__抜粋箇所__.
=-=-=
幻想ミステリ博物館館長日記 特別編 沖縄なんくるなくない紀行(一) 2009年4月10日

沖縄に高層ビルが建たないワケ

 「なんくるない」というのは、沖縄語で「なんとかなる」という意味ですが、今回の旅行では、どーもこーもならん事態に出くわすことが、多々ありました。沖縄気質、と言うのでしょうか。これまた有名な「てーげー」という言葉もあります。「適当・アバウトで」という意味ですね。「てーげー」で生じた事態を、「なんくるないさー」と笑って済ましてくれるな、という意味で今回の紀行は「なんくるなくない紀行」です。ちょっと辛口になることもあるやもしれません。
=-=-=
__課題 1__.
抜粋の中で「」に入っている語句を、重複を除いて出てきた順にすべて書き出してください。
__課題 2__.
抜粋のうち「幻想ミステリ博物館館長日記 特別編 沖縄なんくるなくない紀行(一)」から下って「ることもあるやもしれません。」までを、「旅行」を「旅」に置き換えて書き直すこと。

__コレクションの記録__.
=-=-=
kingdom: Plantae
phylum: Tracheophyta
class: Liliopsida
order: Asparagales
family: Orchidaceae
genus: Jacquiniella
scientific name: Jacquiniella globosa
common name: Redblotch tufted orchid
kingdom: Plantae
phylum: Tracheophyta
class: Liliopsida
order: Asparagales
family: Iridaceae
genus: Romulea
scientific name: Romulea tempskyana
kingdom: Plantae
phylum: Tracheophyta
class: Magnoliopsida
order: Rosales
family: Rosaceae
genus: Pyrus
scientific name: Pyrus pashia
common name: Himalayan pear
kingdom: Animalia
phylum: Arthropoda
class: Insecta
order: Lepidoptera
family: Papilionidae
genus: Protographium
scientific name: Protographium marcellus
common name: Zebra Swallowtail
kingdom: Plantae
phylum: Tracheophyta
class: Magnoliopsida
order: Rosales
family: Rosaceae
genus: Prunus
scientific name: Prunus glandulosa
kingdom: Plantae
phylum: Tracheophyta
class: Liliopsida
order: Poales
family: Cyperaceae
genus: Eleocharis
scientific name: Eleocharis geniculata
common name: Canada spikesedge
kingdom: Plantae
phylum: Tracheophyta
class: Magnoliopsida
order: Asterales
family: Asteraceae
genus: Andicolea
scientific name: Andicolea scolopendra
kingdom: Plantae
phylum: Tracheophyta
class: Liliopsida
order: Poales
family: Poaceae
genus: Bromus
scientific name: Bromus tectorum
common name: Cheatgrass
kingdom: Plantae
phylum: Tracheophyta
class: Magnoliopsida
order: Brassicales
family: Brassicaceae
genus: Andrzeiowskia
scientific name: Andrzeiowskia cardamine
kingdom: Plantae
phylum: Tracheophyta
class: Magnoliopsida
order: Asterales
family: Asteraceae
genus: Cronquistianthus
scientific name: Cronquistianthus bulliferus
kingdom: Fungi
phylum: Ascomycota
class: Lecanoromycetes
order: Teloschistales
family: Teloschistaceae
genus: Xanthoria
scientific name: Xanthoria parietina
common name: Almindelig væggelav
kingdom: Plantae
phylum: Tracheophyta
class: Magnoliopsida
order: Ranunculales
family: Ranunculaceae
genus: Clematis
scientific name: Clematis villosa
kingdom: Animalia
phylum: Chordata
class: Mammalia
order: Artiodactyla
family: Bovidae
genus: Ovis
=-=-=
__解答 1__.
なんくるない
なんとかなる
てーげー
適当・アバウトで
なんくるないさー
なんくるなくない紀行

__解答 2__.
幻想ミステリ博物館館長日記 特別編 沖縄なんくるなくない紀行(一) 2009年4月10日

沖縄に高層ビルが建たないワケ

 「なんくるない」というのは、沖縄語で「なんとかなる」という意味ですが、今回の旅では、どーもこーもならん事態に出くわすことが、多々ありました。沖縄気質、と言うのでしょうか。これまた有名な「てーげー」という言葉もあります。「適当・アバウトで」という意味ですね。「てーげー」で生じた事態を、「なんくるないさー」と笑って済ましてくれるな、という意味で今回の紀行は「なんくるなくない紀行」です。ちょっと辛口になることもあるやもしれません。